I suppose, more accurately, the 8-step probability should be reduced by multiplying by the probability of not being trapped at 7 steps: 1-P(7) = 0.99726, but it would take a simulation of about 50 million walks to verify that, and much confidence in the random number generator!

I start all walks with the same [1,0] step since symmetry suggests that this should have no effect on the distribution of walk lengths, and it will allow me to see what effect this bias might have on final displacement.

The trend of your (n+1)/2, N/2 parity effect is evident in the data, but apparently an underestimate.

I have a figure summarizing what I have said, but not sure whether it has uploaded.

The probabilities are absolute. If we would have those values for all N, they would add to 1.

The 8-step path has a tricky case: if you go NNWWSSE (using the directions as you would expect), there are just two instead of three options left for step number 8, one of them ends.

Define North to be the direction of the first step.

– With 1/3 probability the next step is also N, then we have 2/3 probability to go E or W, afterwards we have to choose the right direction out of 3 four times in a row, and finally a 1/2 chance to get trapped. Total: 1/3[sup]6[/sup] = 3/3[sup]7[/sup]

– With a 2/3 probability the next step is W or E, then the next 6 steps have to pick the right direction out of 3, for a total contribution of 2/3[sup]7[/sup].

Sum: 5/3[sup]7[/sup]

The 7-step walk has 1 case, the 8-step walk has 2 cases, the 9-step walk has 6 cases, and the 10-step walk has at least 15 cases. Manual analysis becomes messy quickly.

I have a figure summarizing what I have said, but not sure whether it has uploaded.That (n+1)/2 vs n/2 pattern should have an odd/even pattern.

p { margin-bottom: 0.1in; line-height: 120%; }

mfb –

Thank you for explaining how to count the probabilities for each path of a random walk! And for soothing my pride with the word “tricky”.

I have found six 9-step trapped walk paths that end next to the starting square. Together with their mirror images that makes twelve. I also found four 9-step paths that end a knight’s move from the starting square and one that ends three steps from the starting square in the direction of the first step. With their mirror images that brings the total number of 9-step paths to 22. I have worked out the probabilities for the 9-step walks and they check nicely with my simulation.

That led me to try the 10-step case where I found 25 paths with their mirror images to make 50 total. Again, the calculated and simulated results agree; see attached graph.

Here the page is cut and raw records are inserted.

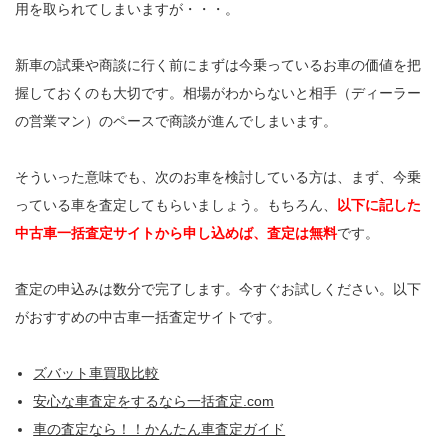
用を取られてしまいますが・・・。
新車の試乗や商談に行く前にまずは今乗っているお車の価値を把
握しておくのも大切です。相場がわからないと相手（ディーラー
の営業マン）のペースで商談が進んでしまいます。
そういった意味でも、次のお車を検討している方は、まず、今乗
っている車を査定してもらいましょう。もちろん、
以下に記した
中古車一括査定サイトから申し込めば、査定は無料
です。
査定の申込みは数分で完了します。今すぐお試しください。以下
がおすすめの中古車一括査定サイトです。
ズバット車買取比較
安心な車査定をするなら一括査定.com
車の査定なら！！かんたん車査定ガイド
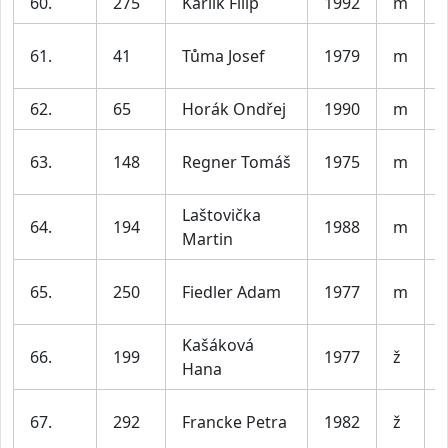
60.
275
Karlík Filip
1992
m
V
61.
41
Tůma Josef
1979
m
62.
65
Horák Ondřej
1990
m
V
63.
148
Regner Tomáš
1975
m
Laštovička
64.
194
1988
m
V
Martin
65.
250
Fiedler Adam
1977
m
Kašáková
66.
199
1977
ž
Hana
67.
292
Francke Petra
1982
ž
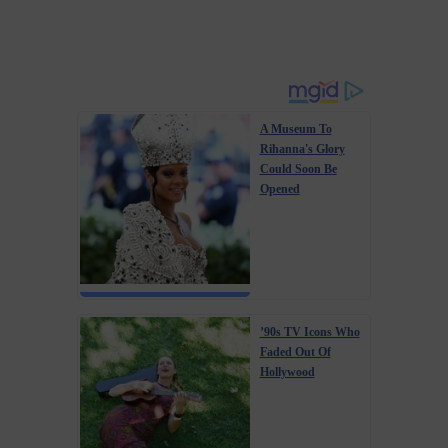
A Museum To
Rihanna's Glory
Could Soon Be
Opened
’90s TV Icons Who
Faded Out Of
Hollywood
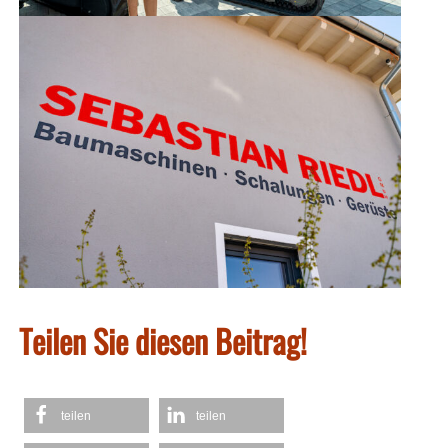
Teilen Sie diesen Beitrag!
teilen
teilen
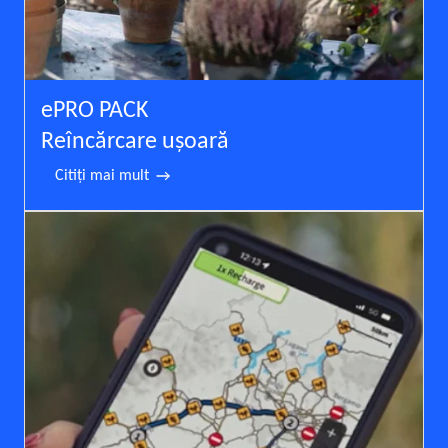
ePRO PACK
Reîncărcare uşoară
Citiţi mai mult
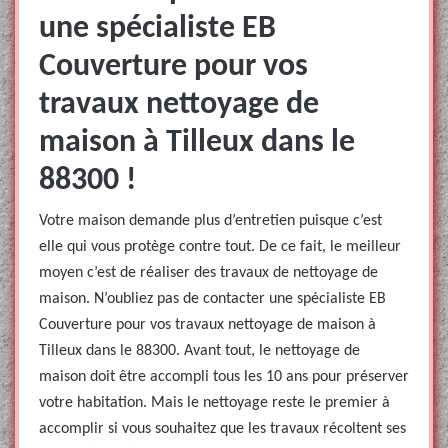
une spécialiste EB
Couverture pour vos
travaux nettoyage de
maison à Tilleux dans le
88300 !
Votre maison demande plus d’entretien puisque c’est
elle qui vous protège contre tout. De ce fait, le meilleur
moyen c’est de réaliser des travaux de nettoyage de
maison. N’oubliez pas de contacter une spécialiste EB
Couverture pour vos travaux nettoyage de maison à
Tilleux dans le 88300. Avant tout, le nettoyage de
maison doit être accompli tous les 10 ans pour préserver
votre habitation. Mais le nettoyage reste le premier à
accomplir si vous souhaitez que les travaux récoltent ses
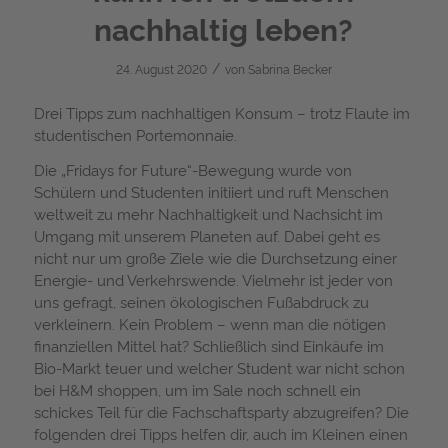
nachhaltig leben?
/
24. August 2020
von
Sabrina Becker
Drei Tipps zum nachhaltigen Konsum – trotz Flaute im
studentischen Portemonnaie.
Die „Fridays for Future“-Bewegung wurde von
Schülern und Studenten initiiert und ruft Menschen
weltweit zu mehr Nachhaltigkeit und Nachsicht im
Umgang mit unserem Planeten auf. Dabei geht es
nicht nur um große Ziele wie die Durchsetzung einer
Energie- und Verkehrswende. Vielmehr ist jeder von
uns gefragt, seinen ökologischen Fußabdruck zu
verkleinern. Kein Problem – wenn man die nötigen
finanziellen Mittel hat? Schließlich sind Einkäufe im
Bio-Markt teuer und welcher Student war nicht schon
bei H&M shoppen, um im Sale noch schnell ein
schickes Teil für die Fachschaftsparty abzugreifen? Die
folgenden drei Tipps helfen dir, auch im Kleinen einen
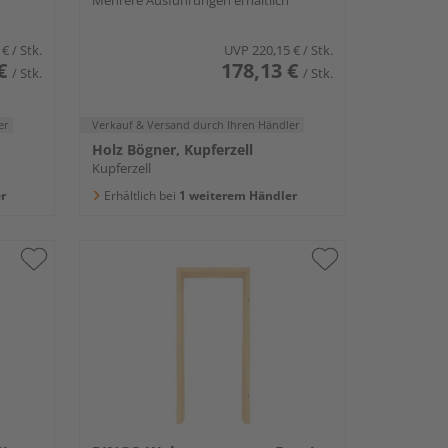
Mehrere Ausführungen erhältlich
 €
/ Stk.
UVP
220,15 €
/ Stk.
€
178,13 €
/ Stk.
/ Stk.
er
Verkauf & Versand
durch Ihren Händler
Holz Bögner, Kupferzell
Kupferzell
r
Erhältlich bei
1 weiterem Händler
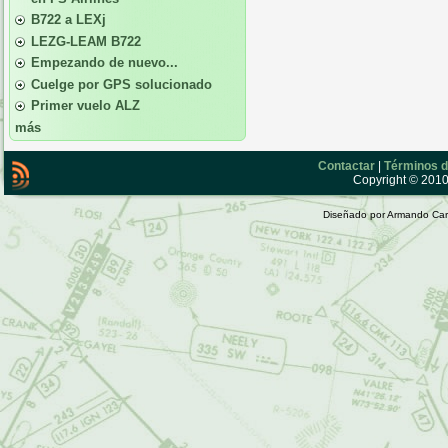
B722 a LEXj
LEZG-LEAM B722
Empezando de nuevo...
Cuelge por GPS solucionado
Primer vuelo ALZ
más
Contactar
|
Términos d
Copyright © 2010 
Diseñado por Armando Car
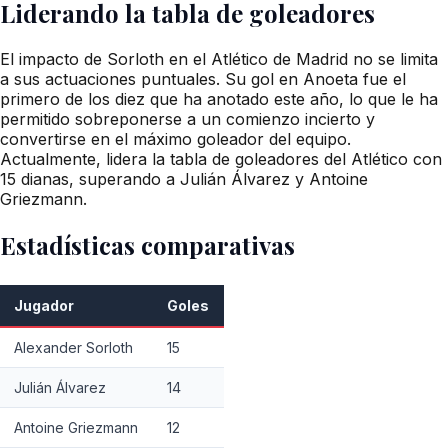
Liderando la tabla de goleadores
El impacto de Sorloth en el Atlético de Madrid no se limita
a sus actuaciones puntuales. Su gol en Anoeta fue el
primero de los diez que ha anotado este año, lo que le ha
permitido sobreponerse a un comienzo incierto y
convertirse en el máximo goleador del equipo.
Actualmente, lidera la tabla de goleadores del Atlético con
15 dianas, superando a Julián Álvarez y Antoine
Griezmann.
Estadísticas comparativas
Jugador
Goles
Alexander Sorloth
15
Julián Álvarez
14
Antoine Griezmann
12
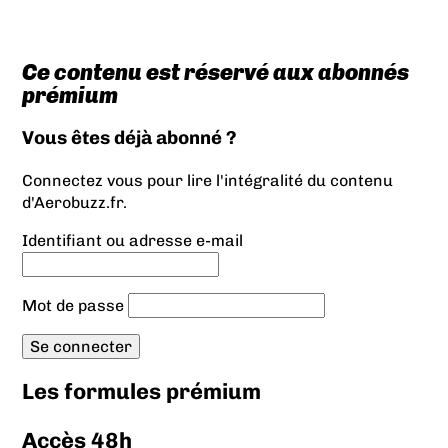
Ce contenu est réservé aux abonnés
prémium
Vous êtes déjà abonné ?
Connectez vous pour lire l'intégralité du contenu
d'Aerobuzz.fr.
Identifiant ou adresse e-mail
Mot de passe
Les formules prémium
Accès 48h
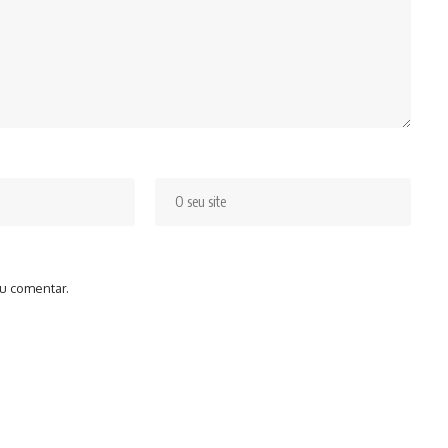
u comentar.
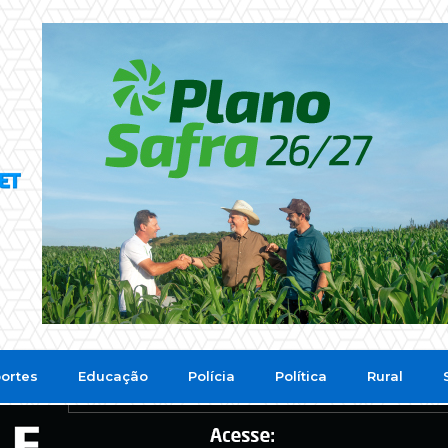
ortes
Educação
Polícia
Política
Rural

I found at least 190 different 11-step trapped walk paths (including symmetric ones) in a sample of 10^6 walks. The samples of 11-step paths ranged in size from 93 down to 10.

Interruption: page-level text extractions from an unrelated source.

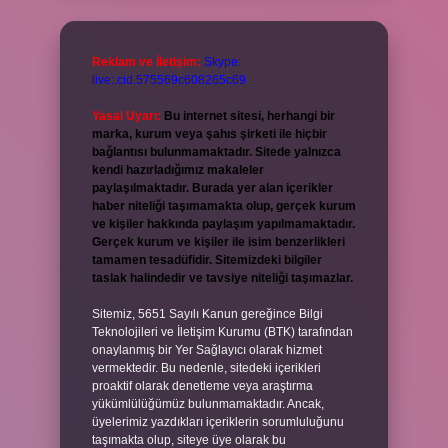
Reklam ve İletişim:
Skype:
live:.cid.575569c608265c69
Yasal Uyarı:
Bu internet sitesi, herhangi bir
marka, kurum veya şahıs şirketi ile hiçbir
bağlantısı bulunmamaktadır. Sitede yalnızca
kendi hazırladığımız makaleler
paylaşılmaktadır. Burada yer alan içerikler
haber niteliği taşımamakta olup, gerçek kurum
ve kişiler hakkında paylaşım yapılmamaktadır.
Gerçek kurum ve kişiler ile isim benzerlikleri
tamamen tesadüfidir. Sitemizdeki bilgiler
taslak halindedir ve tavsiye niteliği taşımazlar.
Sitemiz, 5651 Sayılı Kanun gereğince Bilgi
Teknolojileri ve İletişim Kurumu (BTK) tarafından
onaylanmış bir Yer Sağlayıcı olarak hizmet
vermektedir. Bu nedenle, sitedeki içerikleri
proaktif olarak denetleme veya araştırma
yükümlülüğümüz bulunmamaktadır. Ancak,
üyelerimiz yazdıkları içeriklerin sorumluluğunu
taşımakta olup, siteye üye olarak bu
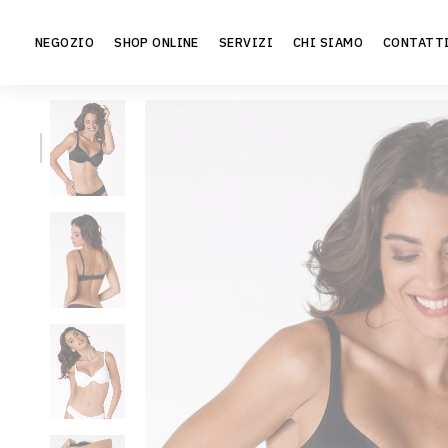
Vai
al
NEGOZIO
SHOP ONLINE
SERVIZI
CHI SIAMO
CONTATT
contenuto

I have a copy of “The Self-Avoiding Walk” by Madras and Slade on order in hopes it may provide further insight into this system.

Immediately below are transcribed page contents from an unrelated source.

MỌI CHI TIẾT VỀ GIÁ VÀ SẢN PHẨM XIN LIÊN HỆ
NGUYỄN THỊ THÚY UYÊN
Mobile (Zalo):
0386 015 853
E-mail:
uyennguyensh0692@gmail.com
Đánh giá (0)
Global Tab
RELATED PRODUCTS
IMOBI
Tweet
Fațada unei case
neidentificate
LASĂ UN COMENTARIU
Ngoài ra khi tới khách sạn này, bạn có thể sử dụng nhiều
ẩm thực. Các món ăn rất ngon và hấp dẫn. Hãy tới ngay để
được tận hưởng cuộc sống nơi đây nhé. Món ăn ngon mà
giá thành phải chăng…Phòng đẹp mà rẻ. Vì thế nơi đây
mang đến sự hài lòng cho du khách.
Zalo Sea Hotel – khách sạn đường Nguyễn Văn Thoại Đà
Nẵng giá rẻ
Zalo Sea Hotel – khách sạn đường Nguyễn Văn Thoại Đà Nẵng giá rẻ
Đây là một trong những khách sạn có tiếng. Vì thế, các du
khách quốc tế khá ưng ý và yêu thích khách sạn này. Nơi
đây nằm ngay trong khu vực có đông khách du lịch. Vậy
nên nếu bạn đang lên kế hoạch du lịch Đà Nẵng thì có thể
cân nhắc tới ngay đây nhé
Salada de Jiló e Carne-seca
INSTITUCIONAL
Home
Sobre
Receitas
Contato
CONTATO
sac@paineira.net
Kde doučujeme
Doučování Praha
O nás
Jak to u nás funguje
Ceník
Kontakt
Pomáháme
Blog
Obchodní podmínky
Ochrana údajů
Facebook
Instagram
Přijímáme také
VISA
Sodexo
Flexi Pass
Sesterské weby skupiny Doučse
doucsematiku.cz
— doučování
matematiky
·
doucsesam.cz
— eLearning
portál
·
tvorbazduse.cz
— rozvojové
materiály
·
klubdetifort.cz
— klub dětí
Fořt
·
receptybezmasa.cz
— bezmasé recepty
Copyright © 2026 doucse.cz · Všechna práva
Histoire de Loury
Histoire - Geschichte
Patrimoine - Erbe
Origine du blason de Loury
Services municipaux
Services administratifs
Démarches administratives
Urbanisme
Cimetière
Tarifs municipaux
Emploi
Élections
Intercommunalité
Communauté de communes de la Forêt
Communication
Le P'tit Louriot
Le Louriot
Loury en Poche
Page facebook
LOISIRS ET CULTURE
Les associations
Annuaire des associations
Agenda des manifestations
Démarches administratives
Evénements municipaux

If we define the first step to be North, we have 10 steps left for the 11-step walk, removing the mirror symmetry each path has a probability of at least 2/3^10 or 1 in 30,000. With an expected occurrence of 30 or more in a million samples, it is extremely unlikely that you missed any pattern. It should be possible to automatically analyze those patterns in terms of the number of available spaces in each move, which leads to the probability of this path.

With a back-tracking algorithm, it should be possible to list all cases (less than 30,000) and their probabilities. The less than 1 million cases for 14 steps should still work, afterwards it might need some computing time. n steps in a self-trapping walk need at most n-5 empty space in every direction from the starting point, but grid size should not be a limit anyway.